Not enough time is all about trust.

Time. The regular theme is that we haven’t got enough. No time to chat, no time for the rest of my coffee, not enough time to play, not enough time to listen, no time to read it again, haven’t got time to go there myself. No time.

Where did time come from? Didn’t the Romans make it? In a world where everything else is changing, fragmenting, becoming more modular — what about time?

In an Industrial world, time mattered. Mostly because you wanted everyone there at the same time. We needed to be together on the line, in the factory, in the field. I couldn’t work without you. You needed to hold that side while I held this one. Not anymore.

That’s why we can outsource in tidal waves. We can give nearly everything away because I don’t need to be there while you get your stuff done. When you’re done, I can start. I can even work while you work because we have real-time synching. Real time?

Isn’t real time … modular time? Your piece of time plus my piece of time, together they land at the same place in time when someone else is making a decision. Isn’t that real time? Isn’t that modular time?

So doesn’t real time (meaning modular time) mean that work time … isn’t? Isn’t it fake … a bit contrived, to have an nine hour time slot carved into my day where I sit like a line worker at my desk?

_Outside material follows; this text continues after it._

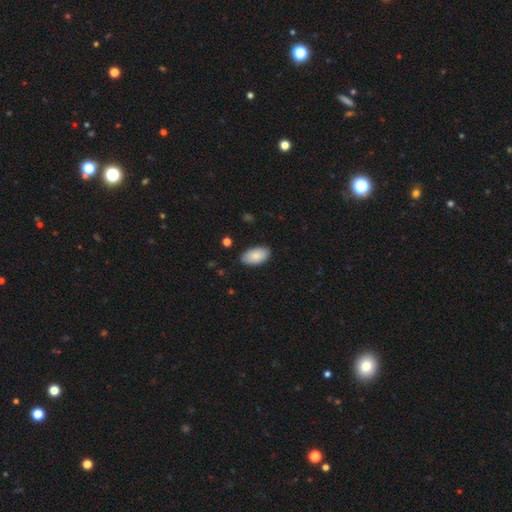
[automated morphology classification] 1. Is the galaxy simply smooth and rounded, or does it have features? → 87% smooth, 6% featured or disk, 6% star or artifact.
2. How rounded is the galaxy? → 96% in between, 3% round, 2% cigar-shaped.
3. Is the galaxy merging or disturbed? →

And isn’t time management more about stress management where my stress is driven higher while sitting at my desk in fake time trying to be interested in something that the rest of me can’t possibly care about right then?

Because while there’s real time, there’s also natural time. Like sessions, like migrating birds, like erosion … there are cycles in everything. Including me. Like lightning, there are moments when I can change the world, literally. It’s my time. There are times when I can carry bricks from one end of the yard to the other … forever … or at least until it’s done. And there are times when I couldn’t lift a finger or move a fly. It’s not my time.

So it’s not really about time at all. At least, not in the sense that we regularly mean when talking about it. It’s about something else.

At the dirty end of the stick, it’s about trust.

I trust that you will get this done. That in real time, I will have what I need when I need it. And if it takes lightning or carrying bricks, either way, it’ll be there when I need it. And I trust that while you loll there, gazing at that pesky fly, something is happening in natural time that will eventually lead to you getting back up again.

I trust you to give me your brilliance (because that’s what I paid for). And I won’t ask for anything less.

I won’t ask for less by asking where you were at 2:00. I won’t ask for less by asking for an update every three days even though the real time deadline isn’t for another fifteen. I won’t ask for less by describing how you’ve spent to much time on inconsequential things.

Because when I trust you, I free you. I unload you’re brilliance. I call out from you everything I hired you to do. I ask for you … as a person.

Time is a tool. Like a cattle prod’s a tool. It isn’t an invitation. And it’s an invitation that’s needed.

It’s a standing invitation to be human that will bridge the gulf between all the time management courses you can handle and a brilliance few of us can imagine. Not because time’s the bane of all that’s worth having … but because lack of trust is.

Lack of trust is the gate keeper of myriad insidious things like gossip, doubt, envy, jealousy, insecurity, indecisiveness, and frustration. Lack of time’s just a symptom.

Quote

Marianne Williamson:

“Our deepest fear is not that we are inadequate. Our deepest fear is that we are powerful beyond measure. It is our light, not our darkness that most frightens us. We ask ourselves, Who am I to be brilliant, gorgeous, talented, fabulous? Actually, who are you not to be? You are a child of God. Your playing small does not serve the world. There is nothing enlightened about shrinking so that other people won’t feel insecure around you. We are all meant to shine, as children do.”